* [Excerpted text]
Real-World Pipeline Example

This example keeps the commands generic while showing multiple dependencies:

<?php

return [
    'commands' => [
        'import:users' => [
            'name' => 'import-users',
            'label' => 'Import users',
            'group' => 'Imports',
            'order' => 10,
            'queue' => 'imports',
            'schedule' => [
                'expression' => '0 * * * *',
                'human' => 'Hourly',
            ],
            'timeout_minutes' => 20,
        ],

        'watch:users' => [
            'name' => 'watch-users',
            'label' => 'Watch imported users',
            'group' => 'Imports',
            'order' => 20,
            'depends_on' => ['import-users'],
            'queue' => 'imports',
            'timeout_minutes' => 10,
        ],

        'import:control-requirements' => [
            'name' => 'import-control-requirements',
            'label' => 'Import control requirements',
            'group' => 'Reference Data',
            'order' => 10,
            'queue' => 'imports',
            'timeout_minutes' => 30,
        ],

        'import:resources' => [
            'name' => 'import-resources',
            'label' => 'Import resources',
            'group' => 'Reference Data',
            'order' => 20,
            'depends_on' => ['import-control-requirements'],
            'queue' => 'imports',
            'timeout_minutes' => 30,
        ],

        'import:services' => [
            'name' => 'import-services',
            'label' => 'Import services',
            'group' => 'Reference Data',
            'order' => 30,
            'depends_on' => ['import-resources'],
            'queue' => 'imports',
            'timeout_minutes' => 30,
        ],
    ],
];

The resulting flows are:

import-users -> watch-users

import-control-requirements -> import-resources -> import-services

Scheduler And Queue Workers

Task Orchestrator registers discovered task schedules with Laravel's scheduler. In local development you can run:

php artisan schedule:work

In production, run Laravel's scheduler every minute:

* * * * * cd /path/to/application && php artisan schedule:run >> /dev/null 2>&1

You also need at least one queue worker:

php artisan queue:work

If tasks use a custom queue such as imports, make sure a worker listens to it:

php artisan queue:work --queue=imports,default

The package also registers scheduler heartbeat, queue heartbeat and stale run recovery tasks through Laravel's scheduler.

Dashboard

After installation, open:

/task-orchestrator

The dashboard shows task groups, task status, recent runs, failed runs, pipeline execution, health status and links to run details. The route is protected by the configured middleware and the package authorization middleware.

Dependencies And Pipelines

Dependencies are defined with depends_on using task names:

'import:resources' => [
    'name' => 'import-resources',
    'depends_on' => ['import-control-requirements'],
],

When a task succeeds, Task Orchestrator starts downstream tasks whose dependencies are satisfied. Runs created from the same chain share a pipeline context, making it easier to inspect the full workflow.

* [Data extract]
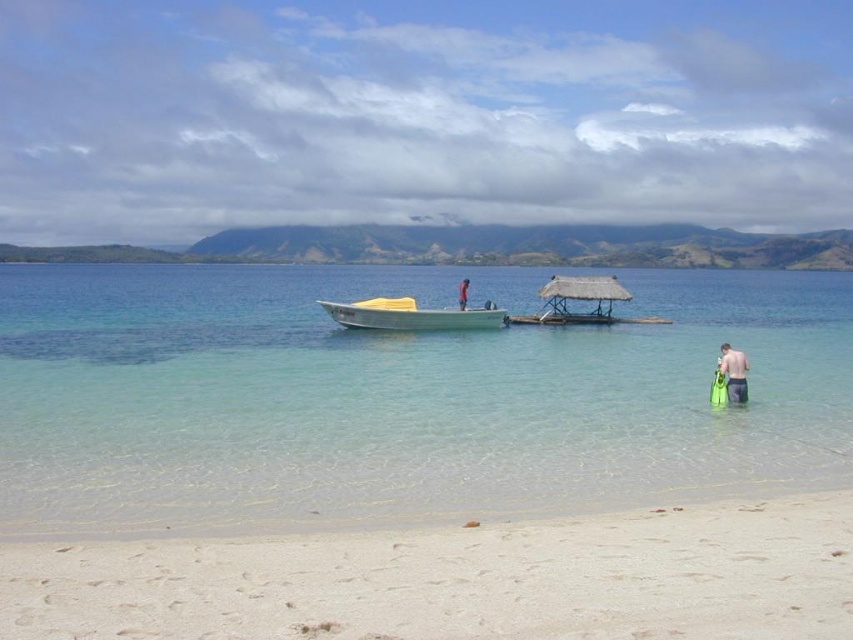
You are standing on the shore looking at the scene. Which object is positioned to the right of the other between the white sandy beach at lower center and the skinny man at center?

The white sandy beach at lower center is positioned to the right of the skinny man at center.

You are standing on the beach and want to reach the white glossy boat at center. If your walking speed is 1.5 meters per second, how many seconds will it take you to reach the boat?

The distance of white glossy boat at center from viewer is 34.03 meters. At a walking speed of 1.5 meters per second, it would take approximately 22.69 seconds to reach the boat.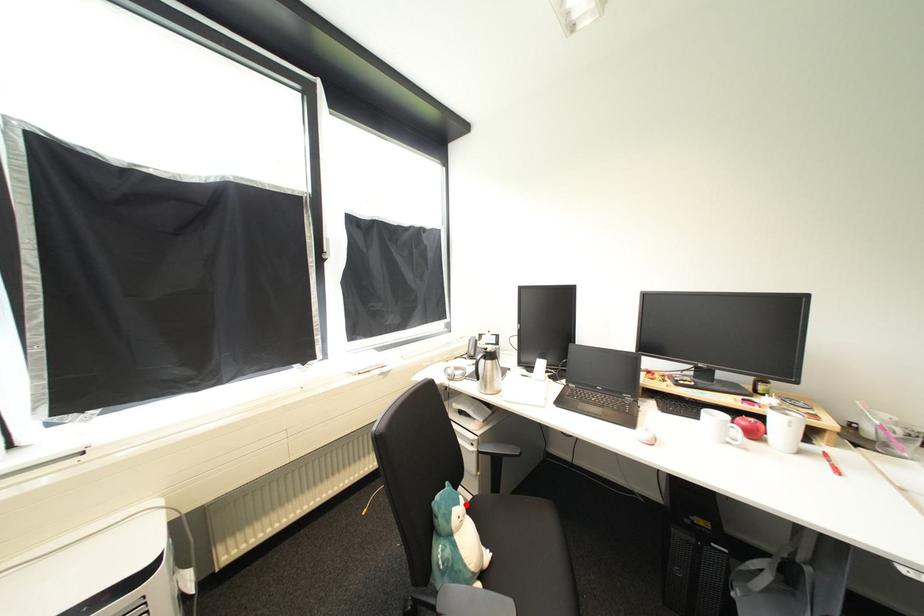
==
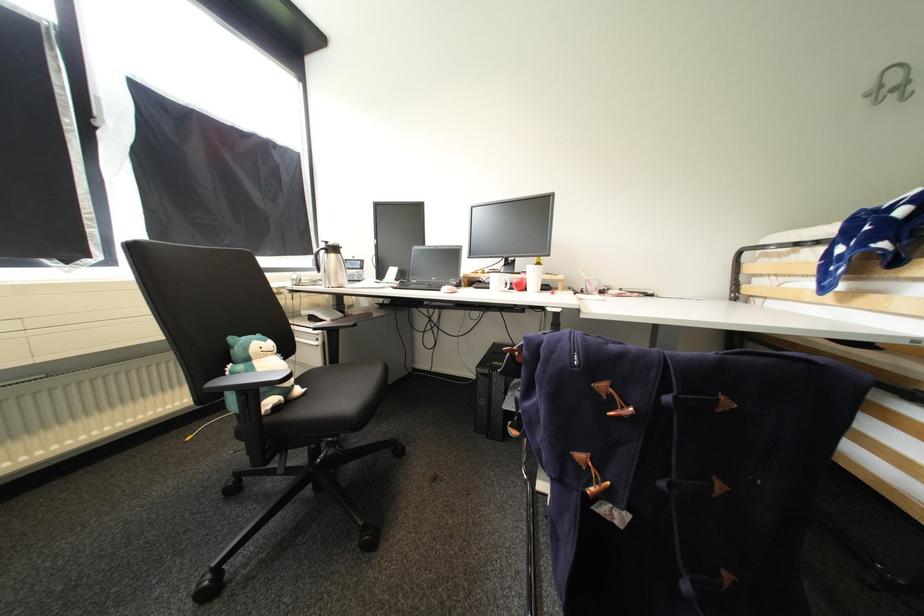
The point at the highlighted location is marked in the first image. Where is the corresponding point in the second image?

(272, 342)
* * *
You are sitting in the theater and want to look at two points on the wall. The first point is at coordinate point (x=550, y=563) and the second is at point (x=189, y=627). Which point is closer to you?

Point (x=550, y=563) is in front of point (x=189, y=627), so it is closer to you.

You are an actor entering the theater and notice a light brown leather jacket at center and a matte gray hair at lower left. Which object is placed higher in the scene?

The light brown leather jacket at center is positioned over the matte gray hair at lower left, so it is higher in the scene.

* [Work to do] Resume the Task Orchestrator documentation above with the passage that comes after its last sentence.

* [Written response]
Execution rules:

  • downstream tasks run only after successful dependencies
  • failed tasks stop downstream execution
  • dependency cycles are rejected
  • manual starts run the selected task
  • scheduled starts create a new pipeline from the scheduled task
  • retries create a new run and can continue downstream execution

Stale Run Recovery

If a queued or running task hangs, the recovery command marks it as failed after its timeout:

php artisan task-orchestrator:recover-stale-runs

Timeout resolution:

  • task-level timeout_minutes
  • persisted run timeout
  • global stale_run_default_minutes
  • explicit --minutes= override

The package schedules stale run recovery automatically. You can still run the command manually during incident response.

Health Monitoring

The dashboard reports:

  • queue state: healthy, busy or stuck
  • scheduler state: running or down
  • queue worker state: running or down

Queue health is based on pending jobs and the configured stuck threshold. Scheduler health is based on a scheduler heartbeat written every minute. Queue worker health is based on a worker heartbeat refreshed by scheduled heartbeat jobs and task execution jobs.

Scheduled tasks are skipped when the queue worker heartbeat is stale or missing. This protects the application from accumulating large numbers of queued orchestrator runs during a worker outage.

Screenshots

Dashboard screenshot

Dashboard screenshot

Task detail screenshot

Task detail screenshot placeholder. Add an image to docs/ and reference it here when available.

Health monitoring screenshot

Health monitoring screenshot placeholder. Add an image to docs/ and reference it here when available.

Troubleshooting

The dashboard returns 403

Check authorization.mode, authorization.gate, authorization.user_field and the authenticated user. For gate mode, make sure the gate exists in your application.

No tasks appear in the dashboard

Check that discovery_path points to an existing PHP file, the file returns an array and tasks are placed under the commands key.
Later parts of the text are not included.